There was no effect on the fertility of rats treated orally with amlodipine
maleate (males for 64 days and females for 14 days prior to mating) at doses of
amlodipine up to 10 mg/kg/day (about 10 times the MRHD of 10 mg/day on a
mg/m2 basis).
Olmesartan medoxomil. Olmesartan
was not carcinogenic when administered by dietary administration to rats for up
to 2 years. The highest dose tested (2000 mg/kg/day) was, on a mg/m2 basis, about 480 times the maximum recommended human dose
(MRHD) of 40 mg/day. Two carcinogenicity studies conducted in mice, a 6-month
gavage study in the p53 knockout mouse and a 6-month dietary administration
study in the Hras2 transgenic mouse, at doses of up to 1000 mg/kg/day (about 120
times the MRHD), revealed no evidence of a carcinogenic effect of olmesartan.
Both olmesartan medoxomil and olmesartan tested negative in the in vitro Syrian hamster embryo cell transformation assay
and showed no evidence of genetic toxicity in the Ames (bacterial mutagenicity)

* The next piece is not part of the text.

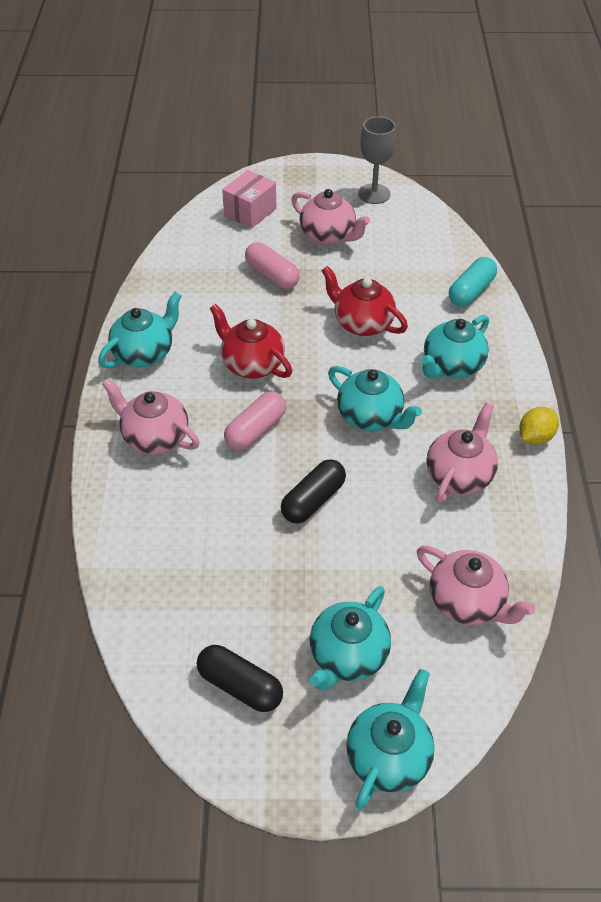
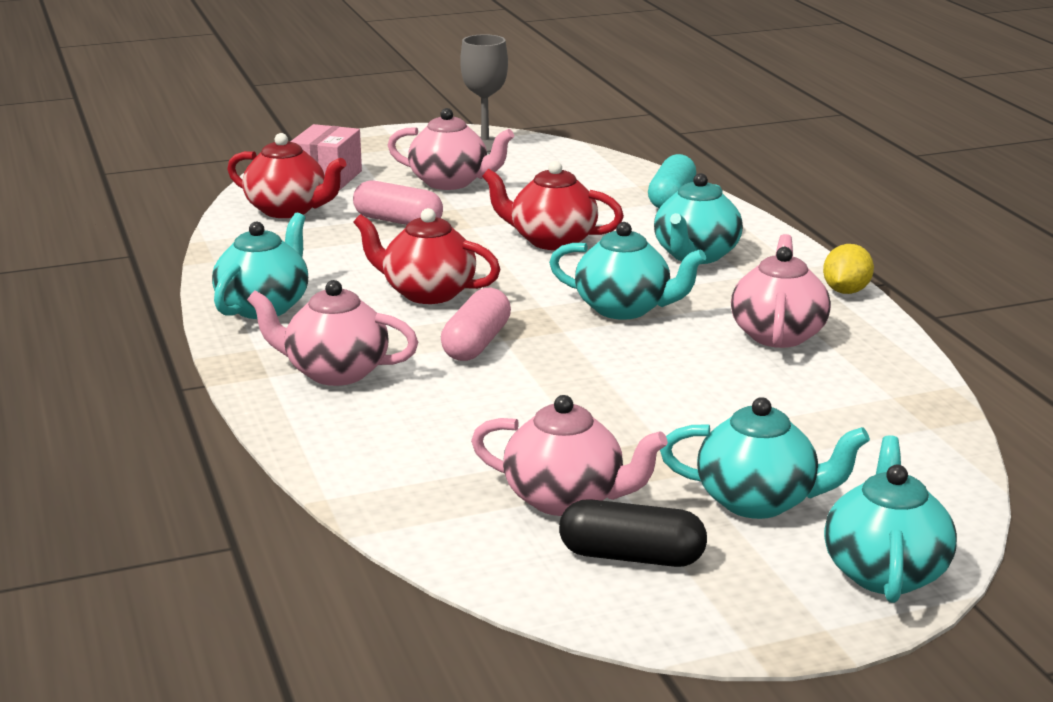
camera: 20 degrees left, 25 degrees down
(208, 245) = (288, 210): none -> red teapot
(313, 500) = (603, 385): black capsule -> none
(347, 655) = (758, 501): turquoise teapot -> turquoise teapot turned 90 degrees counterclockwise
(467, 602) = (875, 429): pink teapot -> pink teapot (566, 499)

test. However, both were shown to induce chromosomal aberrations in cultured
cells in vitro (Chinese hamster lung) and tested
positive for thymidine kinase mutations in the in
vitro mouse lymphoma assay. Olmesartan medoxomil tested negative in vivo for mutations in the MutaMouse intestine and kidney
and for clastogenicity in mouse bone marrow (micronucleus test) at oral doses of
up to 2000 mg/kg (olmesartan not tested).
Fertility of rats was unaffected by administration of olmesartan at dose
levels as high as 1000 mg/kg/day (240 times the MRHD) in a study in which dosing
was begun 2 (female) or 9 (male) weeks prior to mating.